**THE TASK**
Beginning with the line where "nose: (324, 176)" appears, restate each line word for word until the data ends. Pictures do not go in.
(MATERIAL TO PROCESS)
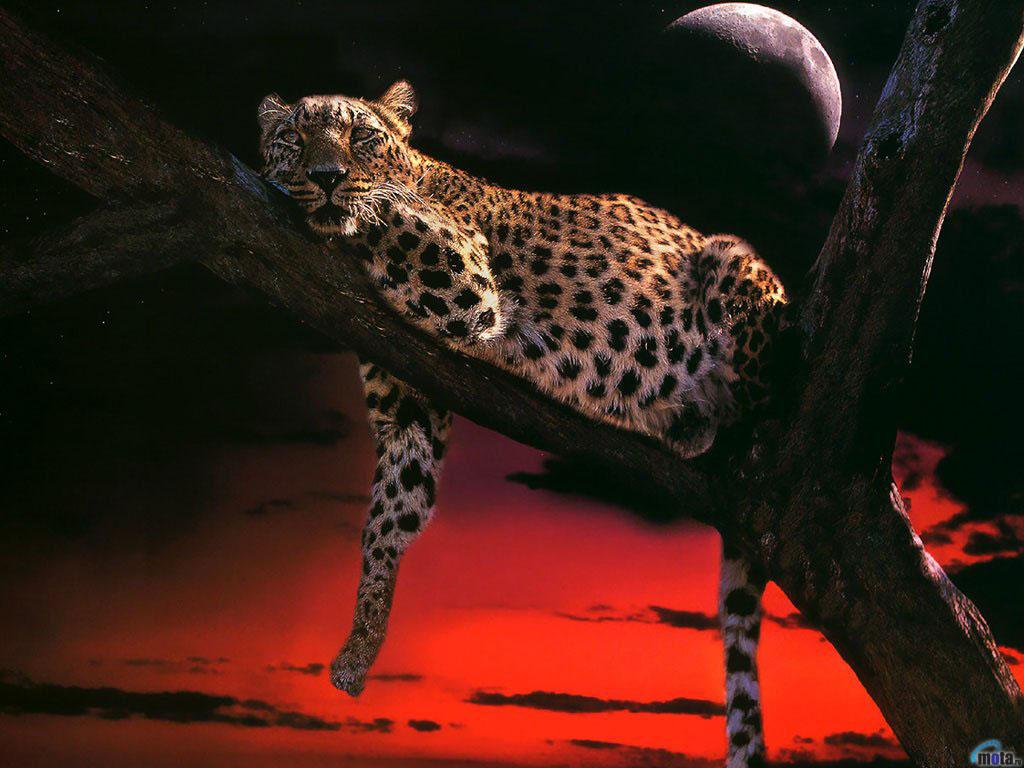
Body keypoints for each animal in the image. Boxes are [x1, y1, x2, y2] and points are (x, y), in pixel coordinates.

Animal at [259, 80, 784, 768]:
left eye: (363, 137)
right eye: (292, 138)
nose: (324, 176)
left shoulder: (464, 283)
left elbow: (384, 209)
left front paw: (353, 197)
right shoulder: (406, 405)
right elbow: (391, 515)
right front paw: (361, 643)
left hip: (732, 263)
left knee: (762, 392)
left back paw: (708, 423)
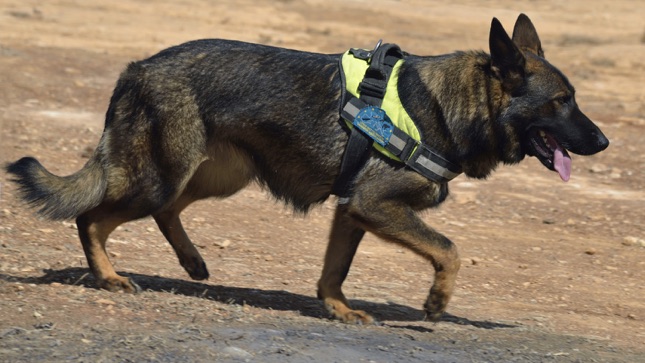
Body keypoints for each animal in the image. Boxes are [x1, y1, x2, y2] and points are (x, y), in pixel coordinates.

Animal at [6, 14, 608, 324]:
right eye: (561, 102)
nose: (603, 141)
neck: (454, 104)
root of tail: (136, 68)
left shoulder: (354, 212)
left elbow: (334, 270)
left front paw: (337, 309)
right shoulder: (374, 206)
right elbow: (450, 250)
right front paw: (436, 302)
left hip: (214, 177)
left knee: (164, 212)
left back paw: (193, 262)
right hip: (162, 177)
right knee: (92, 218)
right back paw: (109, 277)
(End MATERIAL TO PROCESS)
**ANSWER TO THIS PROBLEM**
nose: (324, 176)
left shoulder: (464, 283)
left elbow: (384, 209)
left front paw: (353, 197)
right shoulder: (406, 405)
right elbow: (391, 515)
right front paw: (361, 643)
left hip: (732, 263)
left knee: (762, 392)
left back paw: (708, 423)
Body keypoints for each animal in the image. Boxes are [x1, y1, x2, y2] and points are (x, y), in pixel coordinates.

Animal at [6, 14, 608, 324]:
right eye: (561, 102)
nose: (603, 141)
neck: (454, 104)
root of tail: (136, 68)
left shoulder: (354, 212)
left elbow: (334, 270)
left front paw: (337, 309)
right shoulder: (374, 206)
right elbow: (450, 250)
right front paw: (436, 302)
left hip: (214, 177)
left knee: (164, 212)
left back paw: (193, 262)
right hip: (162, 177)
right knee: (92, 218)
right back paw: (109, 277)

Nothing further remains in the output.